Fonterra’s forecast, a conservative $4.25 for next season, has surprised analysts who were generally expecting a forecast payout between $4.50 and $4.80 per kilo of Milk Solids. In contrast Westland Milk Products has announced a budgeted payout of $4.55-$4.90 which includes an estimated 48 cents for value added product above the base price for skim milk powder, notes Allan Barber.
In contrast, Fonterra’s forecast includes no added value component which will be announced in July and when added to the $4.25 will comprise the total available to farmer shareholders. Therefore on balance there may not be a great deal of difference between the two companies.

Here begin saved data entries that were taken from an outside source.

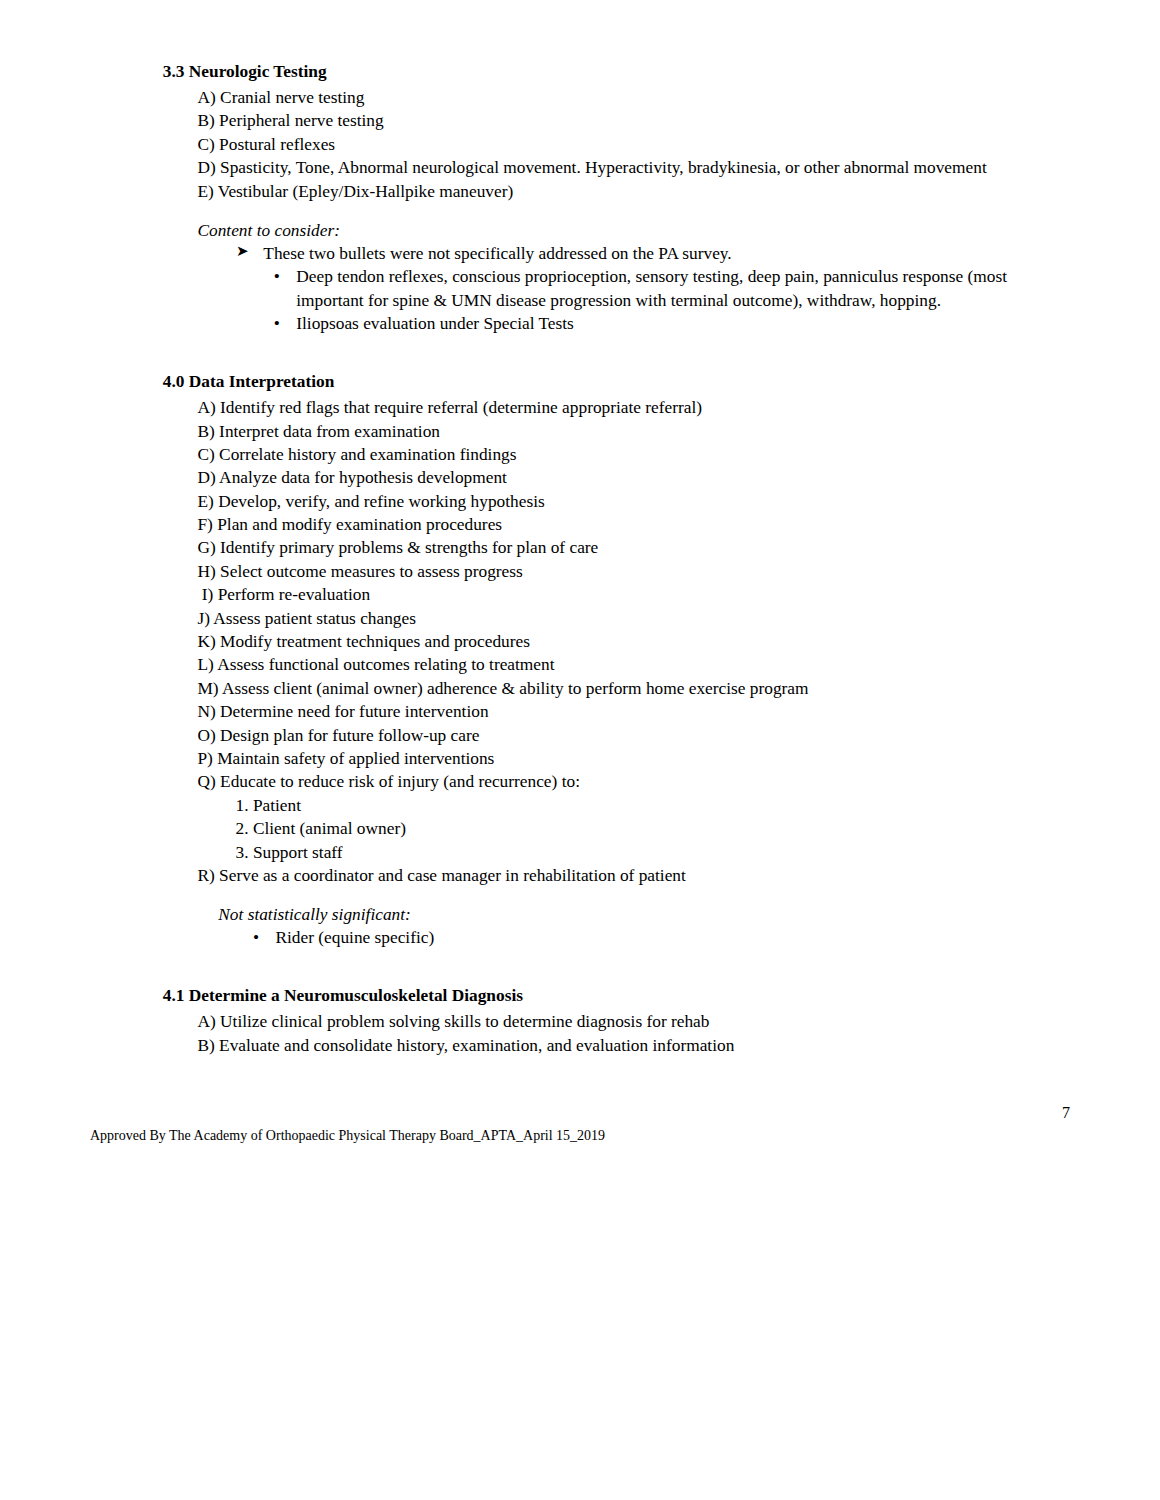3.3 Neurologic Testing
A) Cranial nerve testing
B) Peripheral nerve testing
C) Postural reflexes
D) Spasticity, Tone, Abnormal neurological movement. Hyperactivity, bradykinesia, or other abnormal movement
E) Vestibular (Epley/Dix-Hallpike maneuver)
Content to consider:
These two bullets were not specifically addressed on the PA survey.
Deep tendon reflexes, conscious proprioception, sensory testing, deep pain, panniculus response (most important for spine & UMN disease progression with terminal outcome), withdraw, hopping.
Iliopsoas evaluation under Special Tests
4.0 Data Interpretation
A) Identify red flags that require referral (determine appropriate referral)
B) Interpret data from examination
C) Correlate history and examination findings
D) Analyze data for hypothesis development
E) Develop, verify, and refine working hypothesis
F) Plan and modify examination procedures
G) Identify primary problems & strengths for plan of care
H) Select outcome measures to assess progress
I) Perform re-evaluation
J) Assess patient status changes
K) Modify treatment techniques and procedures
L) Assess functional outcomes relating to treatment
M) Assess client (animal owner) adherence & ability to perform home exercise program
N) Determine need for future intervention
O) Design plan for future follow-up care
P) Maintain safety of applied interventions
Q) Educate to reduce risk of injury (and recurrence) to:
1. Patient
2. Client (animal owner)
3. Support staff
R) Serve as a coordinator and case manager in rehabilitation of patient
Not statistically significant:
Rider (equine specific)
4.1 Determine a Neuromusculoskeletal Diagnosis
A) Utilize clinical problem solving skills to determine diagnosis for rehab
B) Evaluate and consolidate history, examination, and evaluation information
7
Approved By The Academy of Orthopaedic Physical Therapy Board_APTA_April 15_2019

However, as we saw during the course of the 2015/16 season, the price announced as a forecast before the start of the season only serves as an indicator of what farmers can expect to receive as advance payments during the season. The final payout may bear very little relationship to what was forecast at the beginning of the year in response to changing circumstances.

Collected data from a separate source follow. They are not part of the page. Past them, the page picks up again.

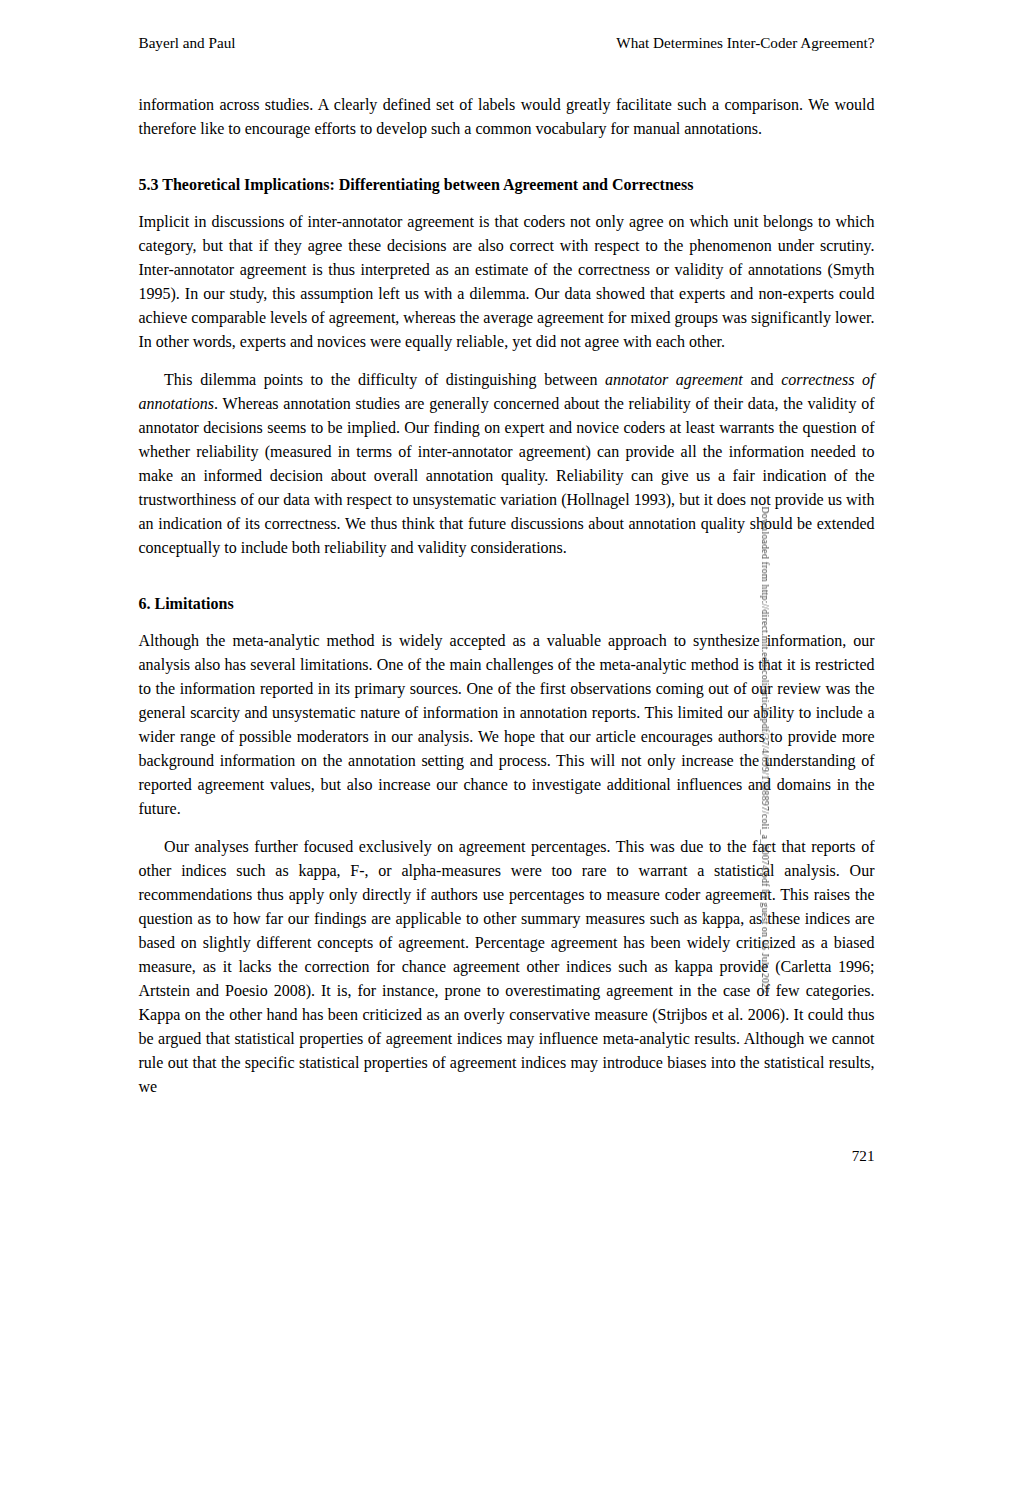Bayerl and Paul What Determines Inter-Coder Agreement?
information across studies. A clearly defined set of labels would greatly facilitate such a comparison. We would therefore like to encourage efforts to develop such a common vocabulary for manual annotations.
5.3 Theoretical Implications: Differentiating between Agreement and Correctness
Implicit in discussions of inter-annotator agreement is that coders not only agree on which unit belongs to which category, but that if they agree these decisions are also correct with respect to the phenomenon under scrutiny. Inter-annotator agreement is thus interpreted as an estimate of the correctness or validity of annotations (Smyth 1995). In our study, this assumption left us with a dilemma. Our data showed that experts and non-experts could achieve comparable levels of agreement, whereas the average agreement for mixed groups was significantly lower. In other words, experts and novices were equally reliable, yet did not agree with each other.
This dilemma points to the difficulty of distinguishing between annotator agreement and correctness of annotations. Whereas annotation studies are generally concerned about the reliability of their data, the validity of annotator decisions seems to be implied. Our finding on expert and novice coders at least warrants the question of whether reliability (measured in terms of inter-annotator agreement) can provide all the information needed to make an informed decision about overall annotation quality. Reliability can give us a fair indication of the trustworthiness of our data with respect to unsystematic variation (Hollnagel 1993), but it does not provide us with an indication of its correctness. We thus think that future discussions about annotation quality should be extended conceptually to include both reliability and validity considerations.
6. Limitations
Although the meta-analytic method is widely accepted as a valuable approach to synthesize information, our analysis also has several limitations. One of the main challenges of the meta-analytic method is that it is restricted to the information reported in its primary sources. One of the first observations coming out of our review was the general scarcity and unsystematic nature of information in annotation reports. This limited our ability to include a wider range of possible moderators in our analysis. We hope that our article encourages authors to provide more background information on the annotation setting and process. This will not only increase the understanding of reported agreement values, but also increase our chance to investigate additional influences and domains in the future.
Our analyses further focused exclusively on agreement percentages. This was due to the fact that reports of other indices such as kappa, F-, or alpha-measures were too rare to warrant a statistical analysis. Our recommendations thus apply only directly if authors use percentages to measure coder agreement. This raises the question as to how far our findings are applicable to other summary measures such as kappa, as these indices are based on slightly different concepts of agreement. Percentage agreement has been widely criticized as a biased measure, as it lacks the correction for chance agreement other indices such as kappa provide (Carletta 1996; Artstein and Poesio 2008). It is, for instance, prone to overestimating agreement in the case of few categories. Kappa on the other hand has been criticized as an overly conservative measure (Strijbos et al. 2006). It could thus be argued that statistical properties of agreement indices may influence meta-analytic results. Although we cannot rule out that the specific statistical properties of agreement indices may introduce biases into the statistical results, we
Downloaded from http://direct.mit.edu/coli/article-pdf/37/4/699/1798897/coli_a_00074.pdf by guest on 05 July 2022
721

I imagine Fonterra has taken a once (or even several times) bitten twice shy approach to this forecast, because, while there must have been a temptation to give farmers some good news, there would have been an even greater encouragement not to overestimate what was achievable.
The credibility of chairman John Wilson and more particularly the $5 million man, chief executive Theo Spierings, has taken a serious knock from the consistent failure to predict the extent of the downturn, when every observer was picking bad news from global markets. So finally, Fonterra’s forecasting skills seem to have caught up with market reality and there appears to be no way they will risk getting ahead of the game. After all, nobody will blame them if they actually manage to lift the payout above the forecast; there will just be a collective sigh of relief.

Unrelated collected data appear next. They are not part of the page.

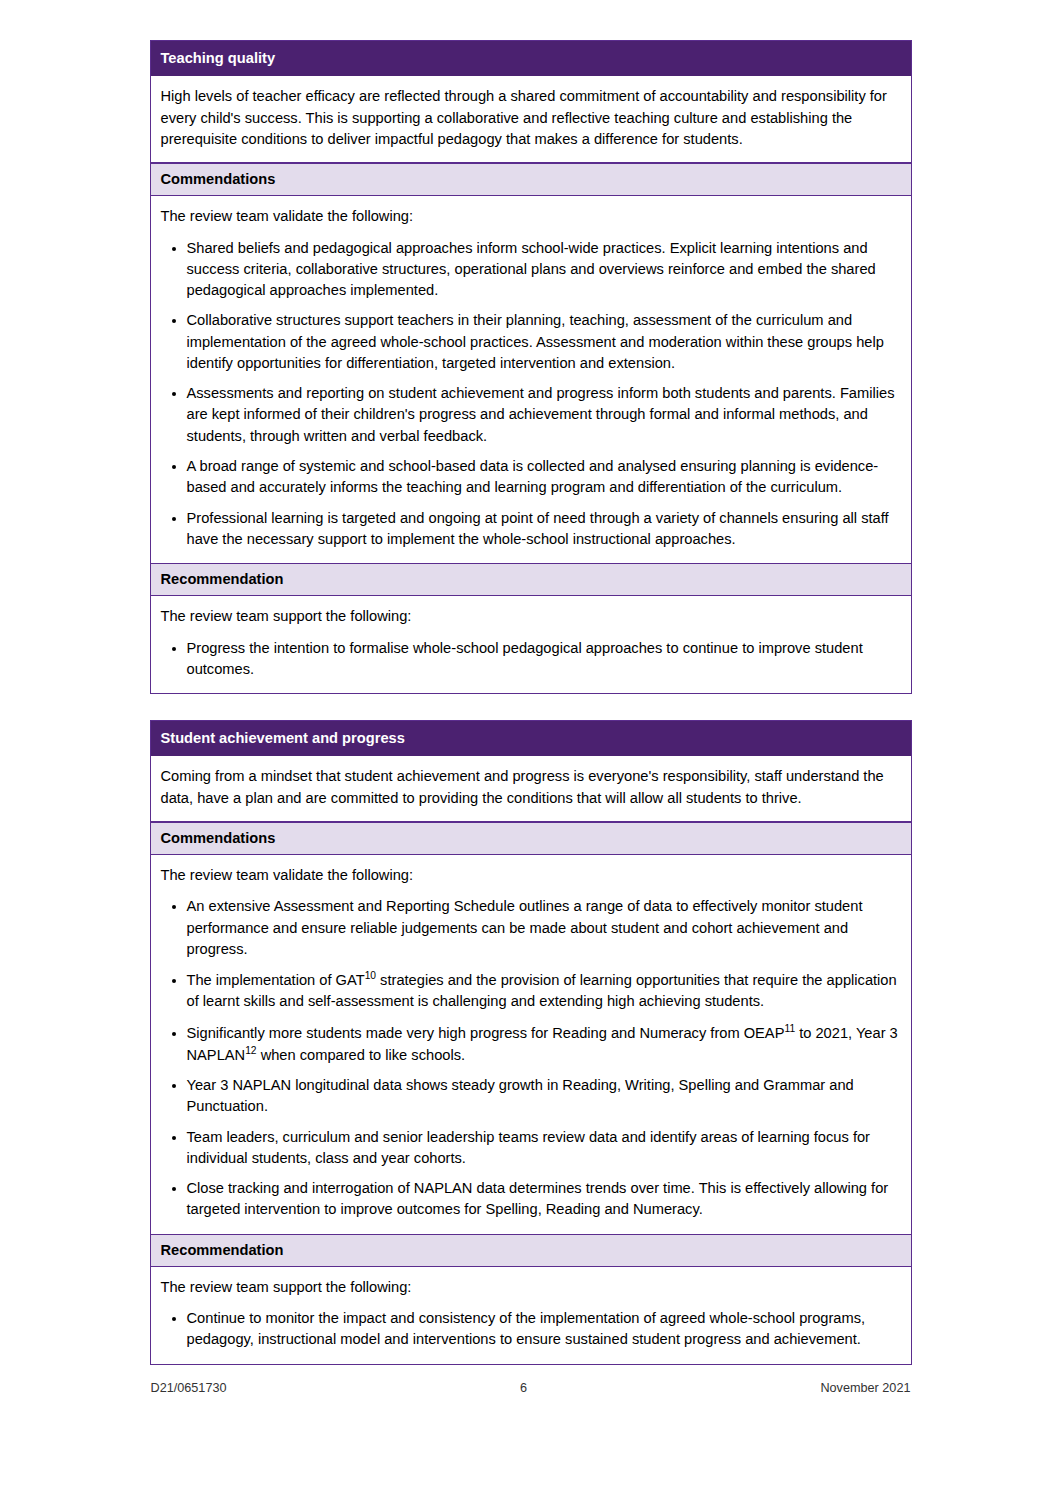Teaching quality
High levels of teacher efficacy are reflected through a shared commitment of accountability and responsibility for every child's success. This is supporting a collaborative and reflective teaching culture and establishing the prerequisite conditions to deliver impactful pedagogy that makes a difference for students.
Commendations
The review team validate the following:
Shared beliefs and pedagogical approaches inform school-wide practices. Explicit learning intentions and success criteria, collaborative structures, operational plans and overviews reinforce and embed the shared pedagogical approaches implemented.
Collaborative structures support teachers in their planning, teaching, assessment of the curriculum and implementation of the agreed whole-school practices. Assessment and moderation within these groups help identify opportunities for differentiation, targeted intervention and extension.
Assessments and reporting on student achievement and progress inform both students and parents. Families are kept informed of their children's progress and achievement through formal and informal methods, and students, through written and verbal feedback.
A broad range of systemic and school-based data is collected and analysed ensuring planning is evidence-based and accurately informs the teaching and learning program and differentiation of the curriculum.
Professional learning is targeted and ongoing at point of need through a variety of channels ensuring all staff have the necessary support to implement the whole-school instructional approaches.
Recommendation
The review team support the following:
Progress the intention to formalise whole-school pedagogical approaches to continue to improve student outcomes.
Student achievement and progress
Coming from a mindset that student achievement and progress is everyone's responsibility, staff understand the data, have a plan and are committed to providing the conditions that will allow all students to thrive.
Commendations
The review team validate the following:
An extensive Assessment and Reporting Schedule outlines a range of data to effectively monitor student performance and ensure reliable judgements can be made about student and cohort achievement and progress.
The implementation of GAT10 strategies and the provision of learning opportunities that require the application of learnt skills and self-assessment is challenging and extending high achieving students.
Significantly more students made very high progress for Reading and Numeracy from OEAP11 to 2021, Year 3 NAPLAN12 when compared to like schools.
Year 3 NAPLAN longitudinal data shows steady growth in Reading, Writing, Spelling and Grammar and Punctuation.
Team leaders, curriculum and senior leadership teams review data and identify areas of learning focus for individual students, class and year cohorts.
Close tracking and interrogation of NAPLAN data determines trends over time. This is effectively allowing for targeted intervention to improve outcomes for Spelling, Reading and Numeracy.
Recommendation
The review team support the following:
Continue to monitor the impact and consistency of the implementation of agreed whole-school programs, pedagogy, instructional model and interventions to ensure sustained student progress and achievement.
D21/0651730
6
November 2021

In Fonterra’s media release, Spierings says the long term fundamentals for global dairy remain positive with demand expected to increase by two to three per cent a year due to the growing world population, increasing middle classes in Asia, urbanisation and favourable demographics. He goes on to say “China dairy consumption growth remains positive and its demand for imports has been steady over recent GlobalDairyTrade events. We expect these drivers to result in the globally traded market rebalancing. We will remain focused on securing the best possible returns for our farmers by converting their milk into high-value products for customers around the world.”
In contrast, Westland chief executive Rod Quin is more cautious, saying in a media release: “Prices remain under pressure as European and US dairy stock piles are now a feature of the market. Early contracts in our sales book are in line with budgeted prices, but market volatility with price movements, both up and down that can be sudden, make forecasting difficult. Based on what we see in the market today, with a forward view of global stock levels, customer demand and milk flows, we anticipate some minor increases for whole milk powder. However, we do expect pressure on skim milk and butter prices.”
However, Quin puts more flesh on the bones of Westland’s value-added strategy, stating: “The contribution to payout of our strategic move into value-add products – infant nutrition, EasiYo, retail butter and UHT milk and cream – is worth noting.” This statement is more reassuring than Spierings’ rather vague claim about Fonterra’s focus on securing the best possible returns by converting milk into high value products for the world’s consumers.
After all Fonterra’s strategy gives the strong impression it has found itself compelled to build enough drying capacity to convert milk volume into powder at a time when there are signs the world is moving when and where possible to fresh milk. It is clear Fonterra has increased its proportion of value-added production, but not yet obvious it has got the value and velocity aspects of its three Vs strategy right.